# Dataset excerpts
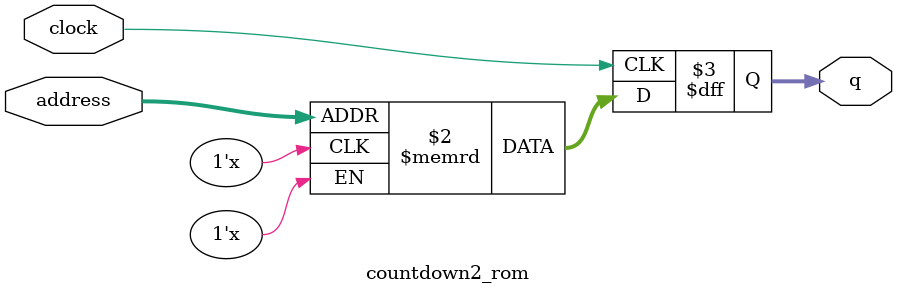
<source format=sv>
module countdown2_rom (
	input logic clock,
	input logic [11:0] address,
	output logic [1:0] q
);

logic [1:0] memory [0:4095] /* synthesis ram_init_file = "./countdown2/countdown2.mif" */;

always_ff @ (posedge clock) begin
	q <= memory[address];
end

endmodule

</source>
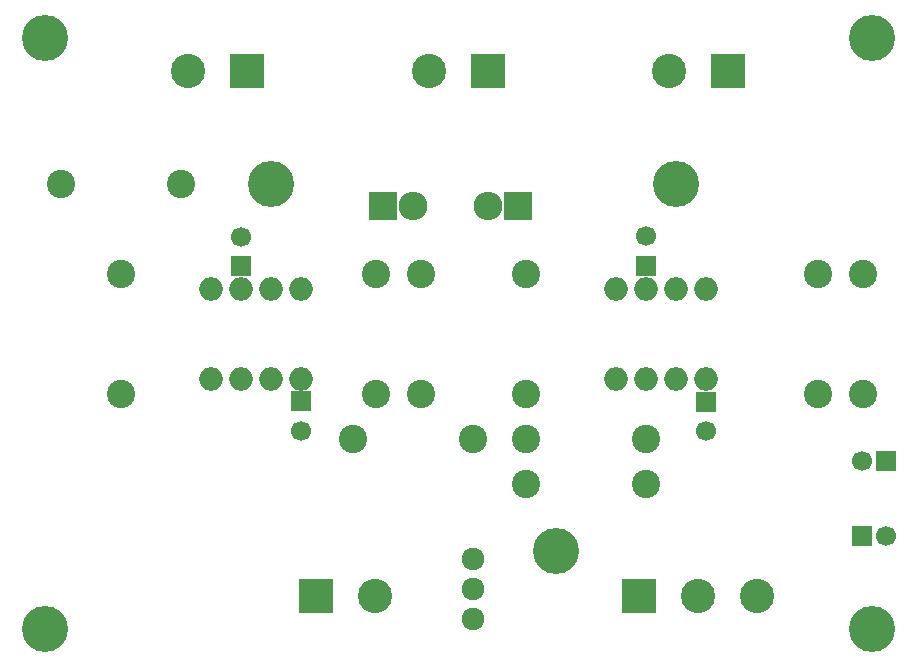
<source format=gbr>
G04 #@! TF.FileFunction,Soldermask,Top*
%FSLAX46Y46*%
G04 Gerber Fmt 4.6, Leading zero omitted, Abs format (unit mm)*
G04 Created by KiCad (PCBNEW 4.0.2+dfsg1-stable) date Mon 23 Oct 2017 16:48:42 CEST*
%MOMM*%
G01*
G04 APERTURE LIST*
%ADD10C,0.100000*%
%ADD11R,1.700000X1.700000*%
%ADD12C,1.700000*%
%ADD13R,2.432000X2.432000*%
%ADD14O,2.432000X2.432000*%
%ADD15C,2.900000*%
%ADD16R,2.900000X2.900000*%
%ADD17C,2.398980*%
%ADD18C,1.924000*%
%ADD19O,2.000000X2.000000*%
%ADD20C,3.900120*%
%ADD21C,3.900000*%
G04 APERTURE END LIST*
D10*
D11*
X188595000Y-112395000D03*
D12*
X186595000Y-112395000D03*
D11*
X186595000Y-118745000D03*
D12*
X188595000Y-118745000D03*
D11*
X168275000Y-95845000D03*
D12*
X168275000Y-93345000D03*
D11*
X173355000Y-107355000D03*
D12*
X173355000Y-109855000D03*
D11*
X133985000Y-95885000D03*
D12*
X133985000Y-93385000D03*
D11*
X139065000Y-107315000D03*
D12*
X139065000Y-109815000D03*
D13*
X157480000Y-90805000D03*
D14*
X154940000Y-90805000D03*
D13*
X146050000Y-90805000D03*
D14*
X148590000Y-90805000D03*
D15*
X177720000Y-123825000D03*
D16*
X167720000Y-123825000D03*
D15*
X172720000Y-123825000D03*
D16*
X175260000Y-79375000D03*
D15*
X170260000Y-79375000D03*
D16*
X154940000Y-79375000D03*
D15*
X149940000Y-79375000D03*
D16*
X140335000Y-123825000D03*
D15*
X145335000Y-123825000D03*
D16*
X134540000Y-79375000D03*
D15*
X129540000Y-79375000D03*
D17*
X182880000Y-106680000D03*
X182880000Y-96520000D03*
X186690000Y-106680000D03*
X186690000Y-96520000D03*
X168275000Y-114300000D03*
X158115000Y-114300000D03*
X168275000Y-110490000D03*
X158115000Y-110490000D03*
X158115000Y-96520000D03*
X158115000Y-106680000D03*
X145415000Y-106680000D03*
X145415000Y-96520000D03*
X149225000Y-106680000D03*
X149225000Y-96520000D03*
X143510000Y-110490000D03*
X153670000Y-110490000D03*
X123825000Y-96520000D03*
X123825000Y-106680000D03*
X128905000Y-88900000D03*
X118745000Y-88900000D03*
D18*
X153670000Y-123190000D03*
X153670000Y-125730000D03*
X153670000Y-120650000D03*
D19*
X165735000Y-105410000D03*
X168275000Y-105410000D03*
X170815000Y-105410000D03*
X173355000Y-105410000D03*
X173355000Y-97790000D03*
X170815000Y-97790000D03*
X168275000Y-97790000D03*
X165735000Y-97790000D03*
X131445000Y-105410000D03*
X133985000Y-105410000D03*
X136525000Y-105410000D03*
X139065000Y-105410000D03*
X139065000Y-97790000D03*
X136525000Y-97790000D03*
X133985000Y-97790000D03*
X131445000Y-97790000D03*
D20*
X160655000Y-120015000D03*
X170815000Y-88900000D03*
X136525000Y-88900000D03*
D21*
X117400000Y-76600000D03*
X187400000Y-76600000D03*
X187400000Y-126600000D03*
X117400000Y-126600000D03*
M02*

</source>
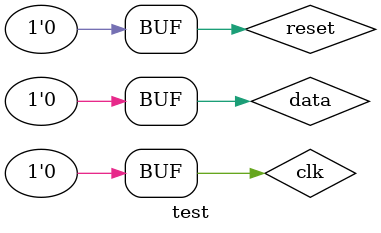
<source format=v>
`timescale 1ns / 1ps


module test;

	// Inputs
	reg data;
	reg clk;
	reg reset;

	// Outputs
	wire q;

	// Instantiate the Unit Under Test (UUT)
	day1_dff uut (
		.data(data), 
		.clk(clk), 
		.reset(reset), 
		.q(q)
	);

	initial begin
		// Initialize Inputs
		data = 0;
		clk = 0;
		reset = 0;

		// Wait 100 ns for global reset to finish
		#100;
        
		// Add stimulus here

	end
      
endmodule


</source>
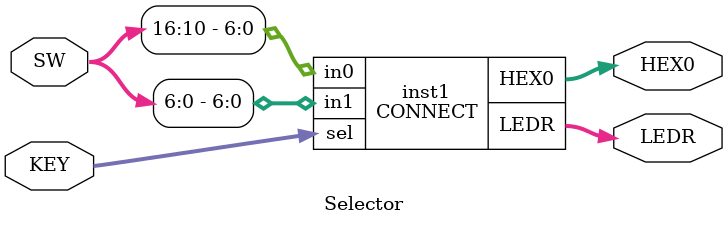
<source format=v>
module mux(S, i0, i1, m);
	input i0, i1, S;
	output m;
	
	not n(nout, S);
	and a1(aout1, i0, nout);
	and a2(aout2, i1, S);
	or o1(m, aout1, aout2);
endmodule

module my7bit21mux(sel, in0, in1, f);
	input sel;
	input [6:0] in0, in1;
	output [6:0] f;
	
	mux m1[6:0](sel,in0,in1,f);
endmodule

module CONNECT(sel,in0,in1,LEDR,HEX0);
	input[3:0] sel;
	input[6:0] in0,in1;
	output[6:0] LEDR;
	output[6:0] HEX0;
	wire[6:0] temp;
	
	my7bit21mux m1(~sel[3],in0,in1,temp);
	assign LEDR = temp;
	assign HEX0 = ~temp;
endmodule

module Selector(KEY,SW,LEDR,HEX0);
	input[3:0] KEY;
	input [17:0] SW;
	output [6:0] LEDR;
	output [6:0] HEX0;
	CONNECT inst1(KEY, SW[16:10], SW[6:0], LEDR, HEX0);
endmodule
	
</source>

# THE TASK
For this exercise, return every line from the data that holds the string "CONNECT".

# ANSWER SECTION
module CONNECT(sel,in0,in1,LEDR,HEX0);
	CONNECT inst1(KEY, SW[16:10], SW[6:0], LEDR, HEX0);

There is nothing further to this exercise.